The Bottom Line: A first-class conspiracy thriller with the highest possible stakes. Fans of Brad Meltzer and Mark Greaney will fall hard for Kevin Land Patrick.
SILKWORM finds America still recovering from debilitating attacks on its water and electricity infrastructure, which resulted in thousands of deaths and a lingering radioactive zone in the southwest. Nearly two years later, CIA operative Elle Hardwick continues to pursue a group known as the Twelvers. The group, believed to have been led by a global syndicate of twelve wealthy industrialists, hardly fits the standard profile of a terrorist organization.
According to Hardwick’s theory, the group had been in existence for at least 70 years. Before its most recent attack, the group is thought to have caused attacks against US ships in the Persian Gulf during 1987 in the Iraq-Iran war, two stock market crashes and innumerable other world events. Four of the 12 members were dead thanks to a CIA operation, and among the survivors are an unknown American, a Russian and a Swiss national. With eight members in total still on the loose, a new array of threats are in the group’s crosshairs, including the nation’s capital.
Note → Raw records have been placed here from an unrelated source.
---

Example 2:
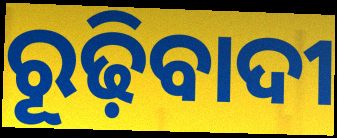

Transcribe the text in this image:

ରୂଢ଼ିବାଦୀ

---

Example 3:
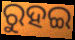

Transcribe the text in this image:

ରୁହଇ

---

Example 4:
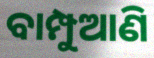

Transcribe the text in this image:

ବାମ୍ପୁଆଣି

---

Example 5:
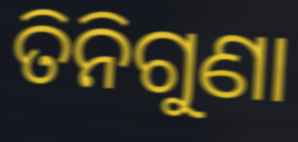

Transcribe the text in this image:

ତିନିଗୁଣା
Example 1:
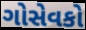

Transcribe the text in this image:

ગોસેવકો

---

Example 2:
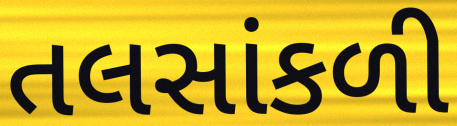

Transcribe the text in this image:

તલસાંકળી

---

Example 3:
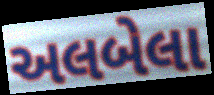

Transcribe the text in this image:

અલબેલા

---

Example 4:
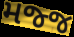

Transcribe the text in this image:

મજ્જ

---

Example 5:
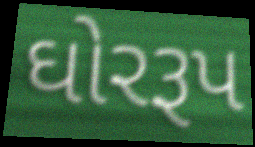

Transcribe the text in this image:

ઘોરરૂપ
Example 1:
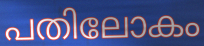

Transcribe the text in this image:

പതിലോകം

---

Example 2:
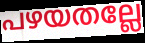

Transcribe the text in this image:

പഴയതല്ലേ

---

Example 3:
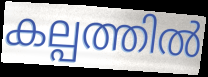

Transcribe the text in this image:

കല്പത്തിൽ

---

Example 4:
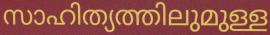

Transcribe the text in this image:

സാഹിത്യത്തിലുമുള്ള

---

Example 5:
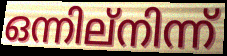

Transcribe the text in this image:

ഒന്നില്നിന്ന്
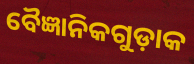
ବୈଜ୍ଞାନିକଗୁଡ଼ାକ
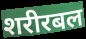
शरीरबल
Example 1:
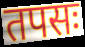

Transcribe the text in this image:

तपसः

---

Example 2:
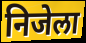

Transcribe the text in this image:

निजेला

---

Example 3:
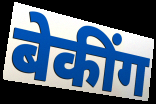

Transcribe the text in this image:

बेकींग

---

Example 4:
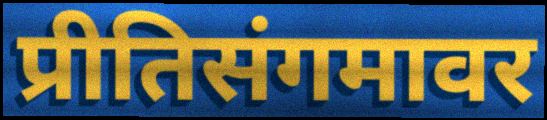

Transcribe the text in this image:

प्रीतिसंगमावर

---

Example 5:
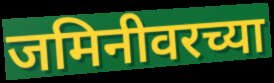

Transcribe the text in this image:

जमिनीवरच्या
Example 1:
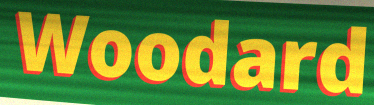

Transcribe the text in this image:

Woodard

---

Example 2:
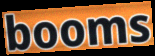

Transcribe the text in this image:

booms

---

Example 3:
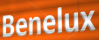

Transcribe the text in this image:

Benelux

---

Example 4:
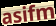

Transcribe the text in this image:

asifm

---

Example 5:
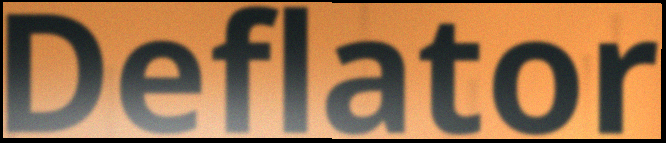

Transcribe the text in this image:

Deflator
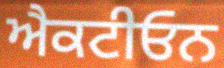
ਐਕਟੀਓਨ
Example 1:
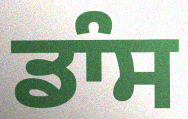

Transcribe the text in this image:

ਡਾੰਸ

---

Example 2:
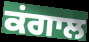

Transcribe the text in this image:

ਕਂਗਾਲ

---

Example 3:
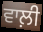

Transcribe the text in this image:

ਵਾਲ਼ੀ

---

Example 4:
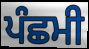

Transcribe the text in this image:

ਪੰਛਮੀ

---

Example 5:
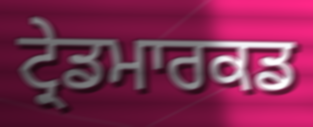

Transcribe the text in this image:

ਟ੍ਰੇਡਮਾਰਕਡ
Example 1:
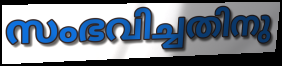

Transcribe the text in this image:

സംഭവിച്ചതിനു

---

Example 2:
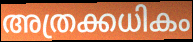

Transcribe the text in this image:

അത്രക്കധികം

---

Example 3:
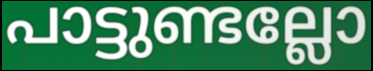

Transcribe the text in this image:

പാട്ടുണ്ടല്ലോ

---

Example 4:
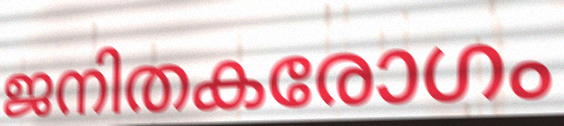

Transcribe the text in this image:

ജനിതകരോഗം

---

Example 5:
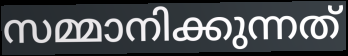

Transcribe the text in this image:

സമ്മാനിക്കുന്നത്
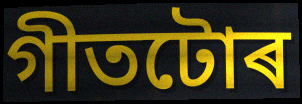
গীতটোৰ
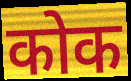
कोक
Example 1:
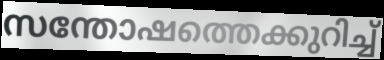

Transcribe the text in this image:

സന്തോഷത്തെക്കുറിച്ച്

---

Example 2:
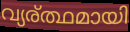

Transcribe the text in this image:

വ്യര്ത്ഥമായി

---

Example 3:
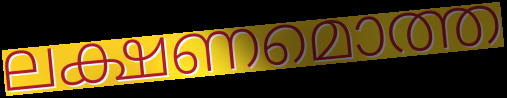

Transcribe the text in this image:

As protagonists go, Hardwick is serviceable enough, but the book’s first chapters, which pre-date Hardwick by decades, prove that Patrick himself is the real star of the book. A prominent water attorney and infrastructure expert, Patrick possesses an uncanny ability to reimagine historical events through an extremely sophisticated framework that includes hair-raising geopolitics, arms dealers and economics. Between keen observations about greed and power, high-octane action and intellectual chess are served in equal measure. The result is a well-told thriller about a war over resources and power that, thankfully, is never sullied by post-911 religious fanaticism. Highly recommended for fans of Mark Greaney and Brad Meltzer.